As the largest publicly traded energy company in the world, Exxon Mobil (NYSE: XOM) provides investors some measure of shelter from the storms. Even though the price of oil has collapsed to $30 per barrel in the United States, Exxon Mobil’s earnings and stock price have fared better than many other members of Big Oil.
Exxon Mobil’s relative outperformance was on full display when the company reported fourth-quarter and full-year 2015 earnings results on Tuesday morning before the market open.
While the stock fell 3% after reporting, the company proved it is far more resilient than many of its distressed competitors. Exxon Mobil once again showed investors why it’s the safest oil stock and the most reliable integrated energy company out there.
Down, Not Out
Exxon Mobil stock is down 13% in the past year. That’s disappointing performance to be sure, but it’s nothing compared to the massive declines most other oil companies are suffering through right now. Exxon owes its outperformance to its strong balance sheet (it is one of only three U.S. companies to hold the triple-A credit rating from Standard & Poor’s) as well as its financial scale and disciplined capital management.
Exxon Mobil earned $0.67 per share last quarter, down by half year-over-year. That at least beat analyst expectations, which called for $0.63 per share. Revenue beat as well, coming in at $59.8 billion, compared to the $51.3 billion expected.
Its downstream unit was a source of strength in 2015. Downstream earnings more than doubled for the year, to $6.5 billion. The reason for this is that downstream operations, which primarily includes refining, actually perform better when oil prices decline. When oil goes lower, refiners benefit from lower feedstock costs. That widens their spreads and profit margins.
Unfortunately, Exxon Mobil remains dragged down by its upstream exploration and production activities, which are reliant on a supportive commodity price.
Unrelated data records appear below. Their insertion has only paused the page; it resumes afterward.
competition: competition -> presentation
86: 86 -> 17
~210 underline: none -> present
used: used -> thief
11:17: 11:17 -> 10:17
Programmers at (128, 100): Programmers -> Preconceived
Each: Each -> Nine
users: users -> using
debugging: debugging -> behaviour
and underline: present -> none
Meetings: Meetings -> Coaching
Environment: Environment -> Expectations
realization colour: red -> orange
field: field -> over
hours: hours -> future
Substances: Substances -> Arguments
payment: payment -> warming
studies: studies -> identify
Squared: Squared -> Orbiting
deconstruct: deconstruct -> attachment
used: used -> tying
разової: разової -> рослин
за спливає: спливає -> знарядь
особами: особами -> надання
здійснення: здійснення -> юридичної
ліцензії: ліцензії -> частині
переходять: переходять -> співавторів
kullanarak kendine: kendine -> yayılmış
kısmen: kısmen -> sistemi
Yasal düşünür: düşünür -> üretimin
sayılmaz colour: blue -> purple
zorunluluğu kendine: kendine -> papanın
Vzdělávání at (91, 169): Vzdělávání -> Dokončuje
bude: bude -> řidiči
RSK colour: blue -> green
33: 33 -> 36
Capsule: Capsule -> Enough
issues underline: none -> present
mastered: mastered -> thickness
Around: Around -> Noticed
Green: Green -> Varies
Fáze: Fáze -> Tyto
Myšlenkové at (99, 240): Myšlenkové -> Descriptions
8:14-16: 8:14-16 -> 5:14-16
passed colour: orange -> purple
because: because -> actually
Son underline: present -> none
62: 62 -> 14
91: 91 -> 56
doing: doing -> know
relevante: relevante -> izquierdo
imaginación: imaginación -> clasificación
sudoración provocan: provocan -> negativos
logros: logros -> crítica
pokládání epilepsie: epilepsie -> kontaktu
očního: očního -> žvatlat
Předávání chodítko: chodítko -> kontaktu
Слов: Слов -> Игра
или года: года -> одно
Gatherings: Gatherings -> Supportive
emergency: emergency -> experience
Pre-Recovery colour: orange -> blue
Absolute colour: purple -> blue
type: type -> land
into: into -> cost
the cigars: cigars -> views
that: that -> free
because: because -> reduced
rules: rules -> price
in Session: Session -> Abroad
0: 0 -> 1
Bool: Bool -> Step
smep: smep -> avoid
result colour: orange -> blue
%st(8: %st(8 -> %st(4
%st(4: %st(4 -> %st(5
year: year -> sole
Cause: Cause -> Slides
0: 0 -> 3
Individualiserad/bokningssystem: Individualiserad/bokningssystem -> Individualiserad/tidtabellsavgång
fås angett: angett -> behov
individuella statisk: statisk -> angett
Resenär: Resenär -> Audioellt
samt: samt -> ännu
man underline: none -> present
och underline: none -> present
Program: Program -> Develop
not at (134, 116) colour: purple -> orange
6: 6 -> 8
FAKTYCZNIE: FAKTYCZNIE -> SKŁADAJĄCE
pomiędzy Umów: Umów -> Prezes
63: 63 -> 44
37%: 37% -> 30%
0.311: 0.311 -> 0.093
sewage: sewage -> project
Upstream earnings fell 74% in 2015, from $27.5 billion to $7.1 billion.
The good news is that Exxon Mobil is still profitable, even at $30 oil. It maintains a conservative cost structure. The company cut capital expenditures by 19% in 2015. And its massive scale allows it to generate enough cash to continue investing in the business, so that it will not jeopardize future growth projects.
What the Future Holds
Exxon Mobil is aggressively increasing production, which is eroding margins but is at least keeping cash flow intact. The company’s total production rose nearly 5% in the fourth quarter.
Going forward, investors should expect the company’s production to continue increasing. The reason is that it has several large projects set to come online, including its massive Kearl oil sands project in Alberta.
The Kearl project has already started production, and initial production levels stand at around 110,000 barrels per day. At full capacity, the site is expected to produce a massive 500,000 barrels per day of diluted bitumen. Based on current production levels, that will represent 1 out of every 8 barrels produced in all of Canada. Over the expected 40-year lifespan of the project, it is expected that a total of 4.6 billion barrels are recoverable.
Best-of-Breed Oil Major
Exxon Mobil’s lineup of future projects, its ironclad balance sheet and its excellent downstream unit are all working in the company’s favor. Success in these areas is why investors should view Exxon as the best Big Oil stock for risk-averse investors.
The flip side of this coin is that Exxon Mobil probably does not offer as much upside potential as other energy stocks, if and when oil prices finally recover. But it does offer relative stability and much greater downside protection if oil stays stuck in a lower-for-longer environment.
Exxon Mobil was the only integrated major to raise its dividend in 2015. Its 4% yield is about as secure as one can find in the energy sector.